What it so interesting to me is that I really credit my ability to climb the mountain and turn around - to see my reflection in the snow cover hills with the embodiment work that I have written about and participated in over the last four years. It has created a stronger, more self assured woman...who understands her value in the world and does not simply accept others projections onto me. There was a time that if someone called me something....or labeled me something...I would have just accepted it....in order to be kept in that person's life.

My desire to be wanted was so strong. Not so much anymore. I have gotten the lesson that I do not have to work that hard anymore to be wanted. I don't have to accept other people's stuff simply to stay in their lives.

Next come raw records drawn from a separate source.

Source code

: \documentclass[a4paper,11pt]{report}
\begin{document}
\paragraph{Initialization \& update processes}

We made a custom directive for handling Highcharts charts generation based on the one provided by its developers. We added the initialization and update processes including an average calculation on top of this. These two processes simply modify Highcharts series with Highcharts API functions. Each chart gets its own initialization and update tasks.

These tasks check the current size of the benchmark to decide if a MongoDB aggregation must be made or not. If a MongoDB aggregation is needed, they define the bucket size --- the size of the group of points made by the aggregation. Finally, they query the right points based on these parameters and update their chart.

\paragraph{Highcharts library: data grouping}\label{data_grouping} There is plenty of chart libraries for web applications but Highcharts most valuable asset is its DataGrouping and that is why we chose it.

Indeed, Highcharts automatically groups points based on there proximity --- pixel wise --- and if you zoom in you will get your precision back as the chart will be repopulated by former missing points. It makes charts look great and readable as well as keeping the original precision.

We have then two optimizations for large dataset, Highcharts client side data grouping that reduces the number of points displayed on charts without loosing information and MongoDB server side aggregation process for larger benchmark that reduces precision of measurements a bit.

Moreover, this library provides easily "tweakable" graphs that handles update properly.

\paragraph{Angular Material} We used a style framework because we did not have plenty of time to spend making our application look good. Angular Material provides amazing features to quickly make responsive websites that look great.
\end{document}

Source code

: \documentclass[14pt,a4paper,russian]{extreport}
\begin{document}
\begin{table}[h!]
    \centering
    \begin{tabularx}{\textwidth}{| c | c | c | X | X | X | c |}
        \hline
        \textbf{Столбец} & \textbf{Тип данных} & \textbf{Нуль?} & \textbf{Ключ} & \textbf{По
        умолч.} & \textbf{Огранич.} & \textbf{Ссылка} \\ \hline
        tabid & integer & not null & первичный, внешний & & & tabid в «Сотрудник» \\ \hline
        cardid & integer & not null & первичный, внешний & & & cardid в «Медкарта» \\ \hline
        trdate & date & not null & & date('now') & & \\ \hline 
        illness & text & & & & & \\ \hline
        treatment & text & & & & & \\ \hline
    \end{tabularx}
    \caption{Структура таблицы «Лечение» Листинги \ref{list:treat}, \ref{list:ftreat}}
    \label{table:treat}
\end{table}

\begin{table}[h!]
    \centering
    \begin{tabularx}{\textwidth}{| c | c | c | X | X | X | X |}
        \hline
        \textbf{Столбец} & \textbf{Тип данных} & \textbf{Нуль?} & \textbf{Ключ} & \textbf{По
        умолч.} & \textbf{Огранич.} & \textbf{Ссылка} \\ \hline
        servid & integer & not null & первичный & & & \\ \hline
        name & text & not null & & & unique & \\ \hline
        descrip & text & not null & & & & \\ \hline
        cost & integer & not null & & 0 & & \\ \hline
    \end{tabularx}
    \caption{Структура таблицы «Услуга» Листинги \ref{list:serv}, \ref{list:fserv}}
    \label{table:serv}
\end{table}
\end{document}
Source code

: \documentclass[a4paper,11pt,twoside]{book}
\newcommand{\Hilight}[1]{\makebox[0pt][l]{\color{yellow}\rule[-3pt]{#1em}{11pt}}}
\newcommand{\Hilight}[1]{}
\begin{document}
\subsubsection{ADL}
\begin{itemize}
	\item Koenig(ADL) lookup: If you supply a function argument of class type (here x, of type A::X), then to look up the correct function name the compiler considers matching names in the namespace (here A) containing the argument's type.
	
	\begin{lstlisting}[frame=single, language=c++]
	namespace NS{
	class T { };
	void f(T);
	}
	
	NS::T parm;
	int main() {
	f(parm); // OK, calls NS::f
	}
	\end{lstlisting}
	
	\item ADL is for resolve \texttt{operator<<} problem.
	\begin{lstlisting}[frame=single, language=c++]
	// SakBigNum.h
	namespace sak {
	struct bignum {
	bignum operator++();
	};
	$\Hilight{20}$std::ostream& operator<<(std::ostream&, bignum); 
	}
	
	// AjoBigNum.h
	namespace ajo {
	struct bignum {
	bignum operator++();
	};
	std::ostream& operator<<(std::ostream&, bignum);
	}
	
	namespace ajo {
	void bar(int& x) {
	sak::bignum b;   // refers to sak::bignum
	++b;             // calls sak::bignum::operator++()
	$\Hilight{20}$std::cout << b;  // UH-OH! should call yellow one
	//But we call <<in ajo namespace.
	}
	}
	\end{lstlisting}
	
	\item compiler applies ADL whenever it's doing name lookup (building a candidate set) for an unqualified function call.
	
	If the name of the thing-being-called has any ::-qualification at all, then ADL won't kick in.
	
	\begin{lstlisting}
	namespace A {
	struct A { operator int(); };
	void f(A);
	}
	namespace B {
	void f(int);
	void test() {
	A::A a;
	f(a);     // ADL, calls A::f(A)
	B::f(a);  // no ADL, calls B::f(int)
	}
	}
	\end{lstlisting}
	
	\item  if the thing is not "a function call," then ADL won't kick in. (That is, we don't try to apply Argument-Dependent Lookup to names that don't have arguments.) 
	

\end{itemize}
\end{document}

I cannot put this Genie back in the bottle. I have been launched as my book is ready to fly into people's arms. My view of myself is forever altered. I see myself fully as a woman who is deeply committed to supporting other women in finding this place in themselves. And I am finally positioned to do that work. In every loving ounce of me - I am sharing all of me, in all the ways that I can. And I feel like I am finding just the right people to support me in this moment - teach with me- and help each woman explorer on her way to her own mountain.

Team Shameless is forming! More to come!!! Cha Cha Cha Changes!!!